La contraportada habla de “novela negra” y no seré yo quien
le quite la ilusión, pero delimitar la escritura de Uribe a un solo género me
resulta complicado. “Los que hemos amado” no es solo una novela con crímenes
sin resolver, conspiraciones y persecuciones a culpables e inocentes -que también-,
sino sobre todo una muestra completísima de personajes, complejidades, análisis
psicológicos y viajes agotadores.
Leyendo las peripecias de Sergio Santos, el chaval de
Algorta sin padre ni madre ni perro que le ladre que decide seguir a su amigo
Eder más allá de cualquier frontera, uno no puede evitar recordar al Tom Ripley
de Patricia Highsmith, con sus inseguridades, sus miedos, su ingenio
desesperado e incluso su sexualidad ambigua, donde la admiración y la líbido se
acaban entremezclando.
Lo fascinante de la novela de Uribe no es solo el viaje de
Santos por País Vasco, Madrid, Marruecos, Canarias, Andalucía, Castilla-León,
Asturias… un post-adolescente en continua huida, sino los sutiles engaños a los
que se somete al lector desde el principio hasta el final: pistas falsas, tensión
constante, amenaza acechante al girar cada página. Uno nunca llega a saber más
que el narrador, es decir, el propio Santos. Eso es un tremendo acierto.
Descubrimos la sordidez y el delito a la vez que el chico descubre el mundo que
le rodea. Un mundo en el que nada es lo que parece y ni siquiera pretende
serlo.
Santos no se engaña en ningún momento y ahí sí que no
pretende camelar a nadie: el viaje es un viaje a las tinieblas y no a las olas.

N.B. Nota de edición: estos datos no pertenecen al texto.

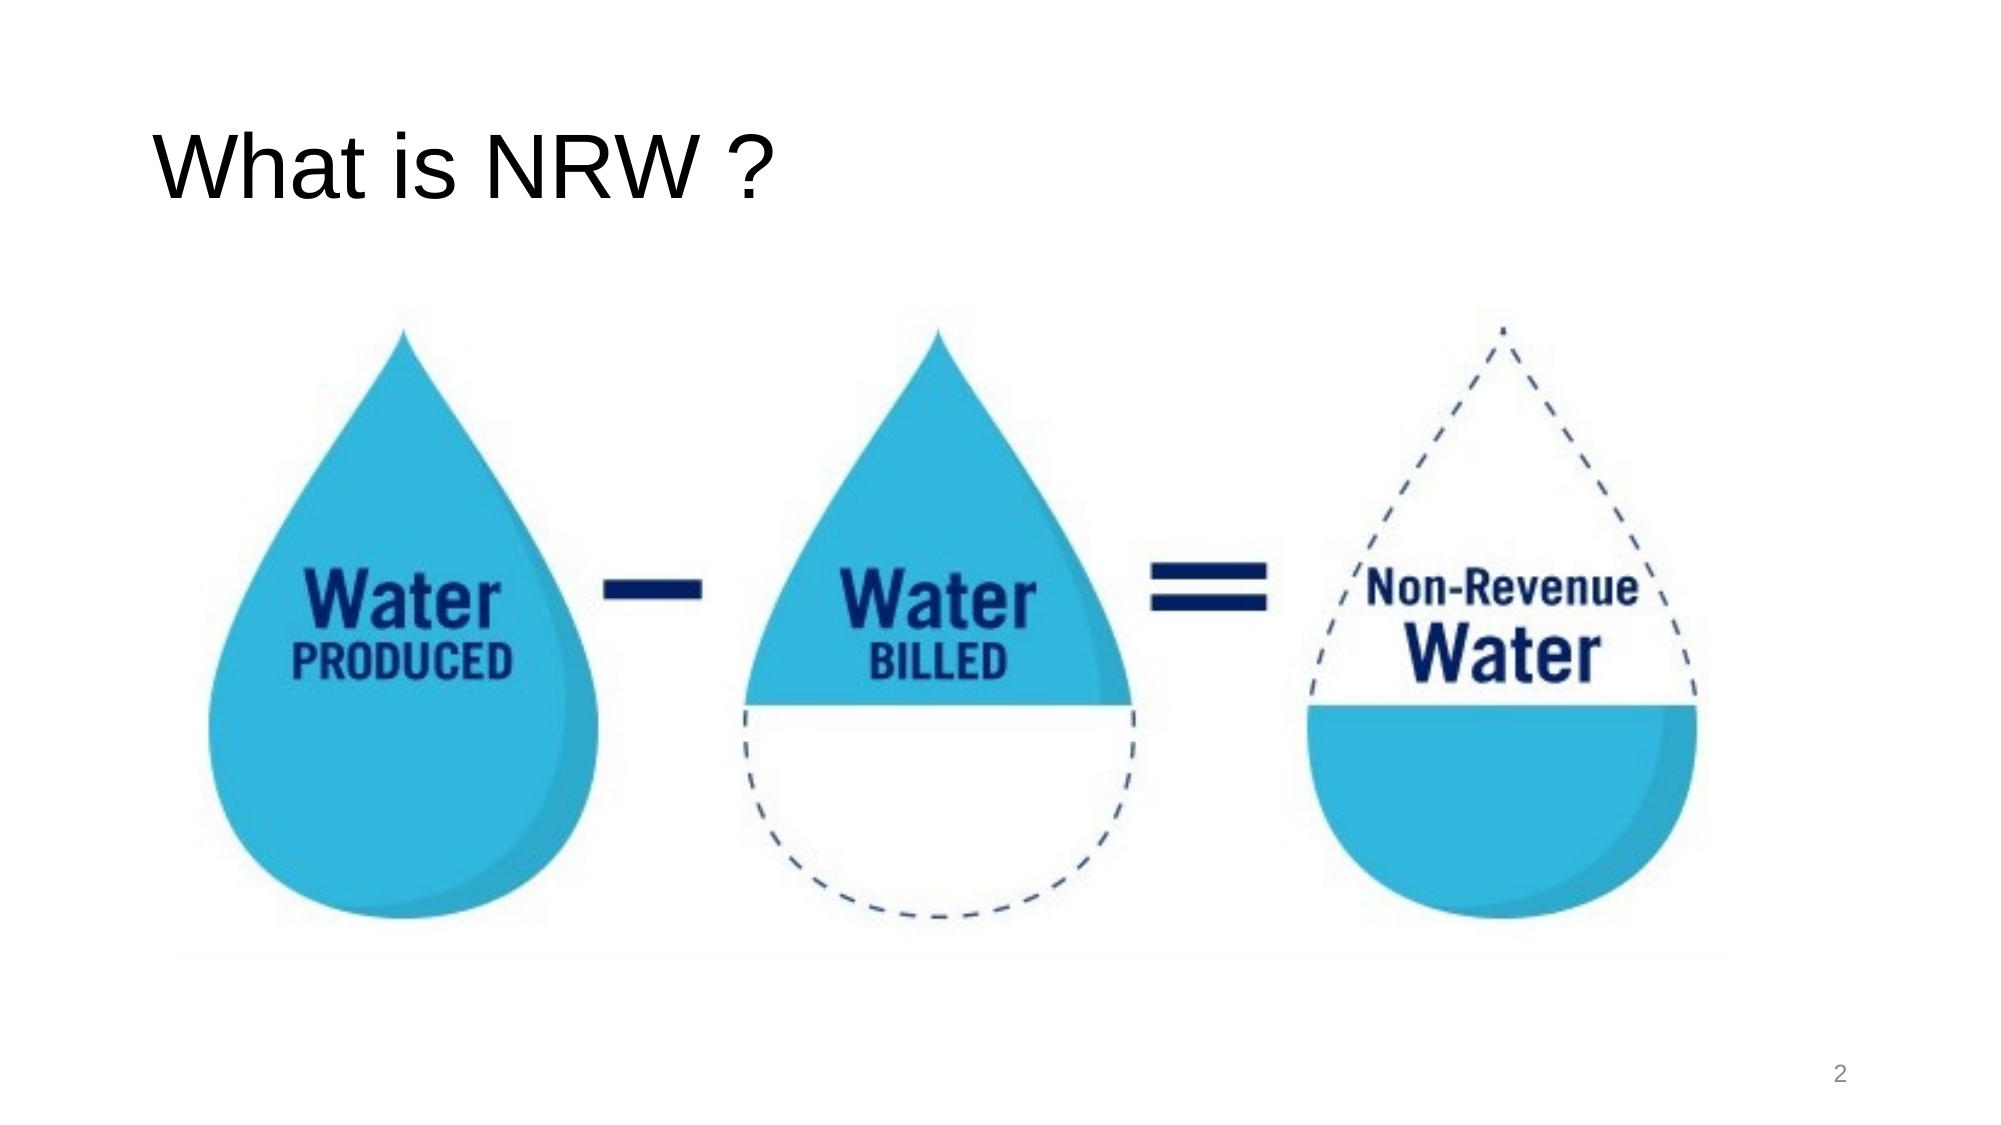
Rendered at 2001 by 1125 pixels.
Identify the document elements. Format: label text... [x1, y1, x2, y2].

Bastan las primeras 30 páginas para darse cuenta de eso.
Lo prodigioso llega cuando el lector se da cuenta de que no
solo no sabe más de lo que sabe Santos sino que ni siquiera sabe lo que sabe
Santos. Primero, la realidad aparece fragmentada y luego, de la nada, aparece
la memoria en un juego estilístico admirable. En la novela hay tanto de jerga
criminal-administrativa como de carga psicológica. Más de lo segundo, me
atrevería a decir. Cada personaje es una amenaza. Cada pausa genera un ataque
de ansiedad.
Todo esto sin malditismos ni detectives que flirtean con
rubias platino ni frases demoledoras sacadas de una película de Humphrey
Bogart. No. En el libro de Uribe los adolescentes hablan como adolescentes sin
que eso suponga que tengan que hablar como gilipollas, tendencia muy común en
la narrativa contemporánea. Adolescentes vascos a principios de los 80, con
todo lo que eso supone de contexto común sin necesidad de desarrollarlo.
En definitiva, “Los que hemos amado” es una excelente novela
que trasciende su género. Igual que el protagonista reivindica los novelones
del oeste que se vendían en quioscos, Uribe ejemplifica aquí la calidad de un
género demasiadas veces asociado al misterio barato, la copa de whisky y el
cigarrillo con la ceniza colgando. Es una lectura frenética y gozosa, sin
concesiones ni adornos innecesarios, pero siempre dispuesta a sorprender al
lector. Se agradece.
Que este libro no haya tenido mayor repercusión mediática o
comercial es algo que, sinceramente, se entiende con dificultad.